The land transfer actually involves 16 parcels of land near the Children’s Discovery Center ― an area home to a roving homeless camp that has a long history of refusing shelter.

In the wake of the land transfer, the city plans to close most of Kakaako Waterfront Park for renovations, but the Gateway Parks will remain open.

For years, government has played an ongoing game of cat and mouse with the homeless in Kakaako.

Despite regular sweeps, campers never go far ― always bouncing between city and state land to avoid enforcement.

On Tuesday afternoon, a long row of tents lined Ilalo Street. It’s estimated more than 50 people call the sidewalk home.

Earlier this year, many of the same people were across the street living in Gateway Park.

And before that, it was Kakaako Waterfront Park.

Officials believe the land transfer could put an end to the constant shuffle.

“As of Friday, we will have the responsibility of dealing with the enforcement of this area and maintaining this area,” said Honolulu Mayor Kirk Caldwell.

Included in the deal are Kewalo Basin, Kakaako Waterfront Park, and both Gateway Parks, along with the adjoining parking lots.

Ohe Street, Olomehani Street and Ahui Street will also be transferred to the city.

Last November, the Caldwell administration said when the deal went through the plan was to create a baseyard for it’s homeless enforcement team on a parcel of the newly-acquired land so crews could sweep Kakaako makai on a daily basis.

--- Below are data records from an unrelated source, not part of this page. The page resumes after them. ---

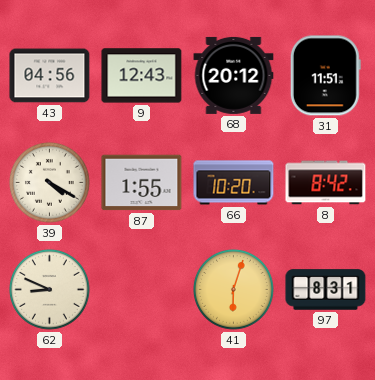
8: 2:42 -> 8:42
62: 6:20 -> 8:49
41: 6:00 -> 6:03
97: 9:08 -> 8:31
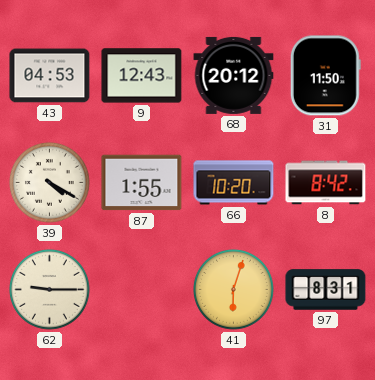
43: 04:56 -> 04:53
31: 11:51 -> 11:50
62: 8:49 -> 9:15
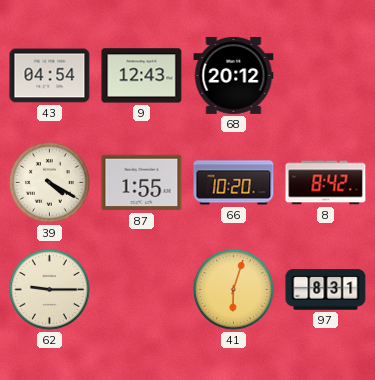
43: 04:53 -> 04:54
31: 11:50 -> none
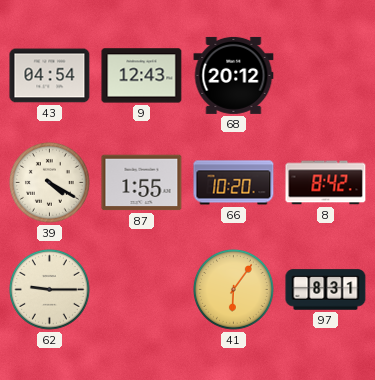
41: 6:03 -> 6:06
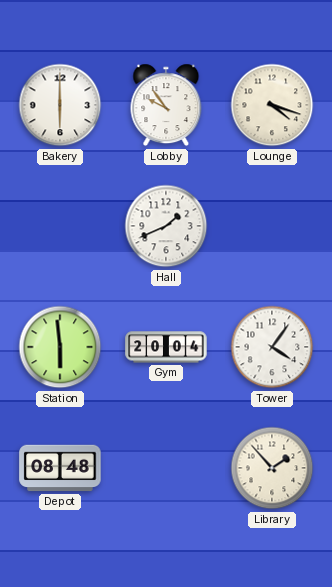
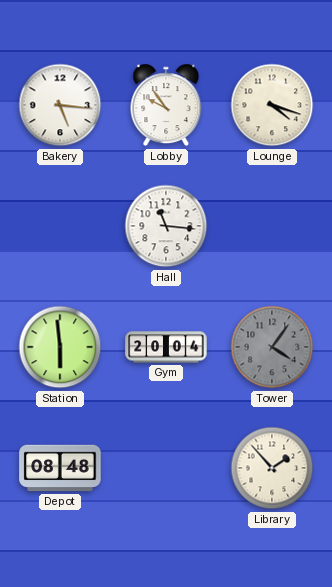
Bakery: 6:00 -> 5:16
Hall: 1:41 -> 11:16
Tower dial: white -> grey
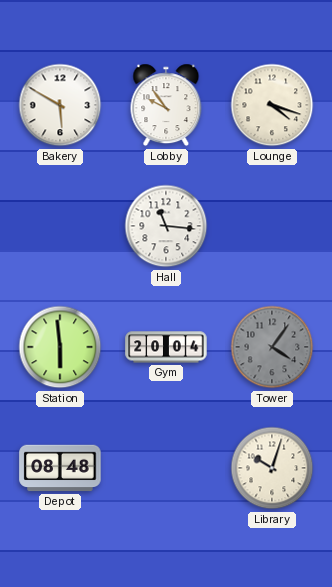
Bakery: 5:16 -> 5:50
Library: 1:53 -> 10:03
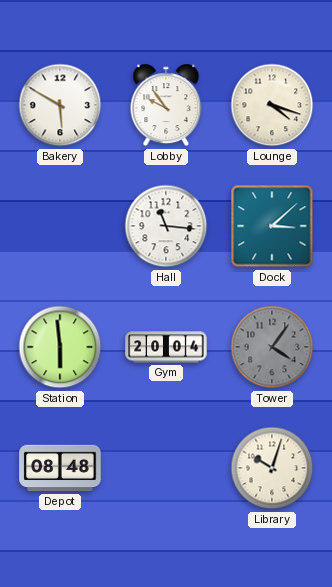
Dock: none -> 3:08
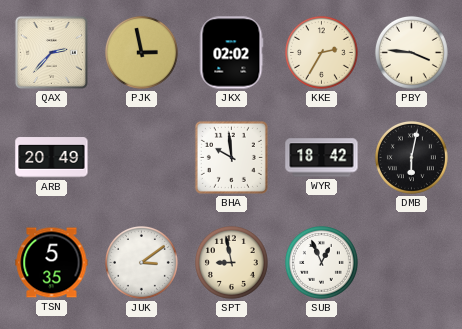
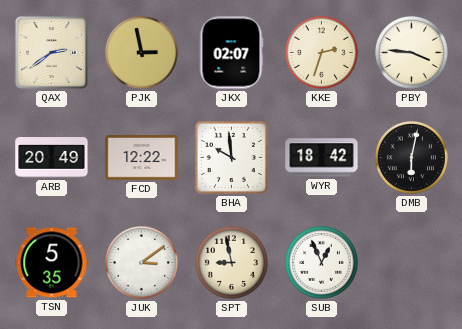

But HNN confirmed that’s not happening.

“Some plans have changed,” said Ross Sasamura, director of the city’s Department of Facilities Maintenance. “We are still looking for a permanent location for our enforcement team to work from.”

In the meantime, enforcement will continue at least three times a week while crews begin repair work at Kakaako Waterfront Park and the Gateway Parks.

The Kakaako Waterfront Park will be off limits from Nov. 1 to Feb. 2.

“The trees will be trimmed, we’ll have planted new trees,” said parks Director Michelle Nekota.

“We’ll have repaved the parking lot as well as renovated the comfort stations and repair the irrigation system.”

The money the state gave to the city will cover those costs along with an estimated $800,000 worth of electrical work.

The mayor said going forward the parks will have security, too.

“We’re going to have park rangers here patrolling to make sure people are compliant with the laws in our parks," he said.

The city said Point Panic will remain open during renovations.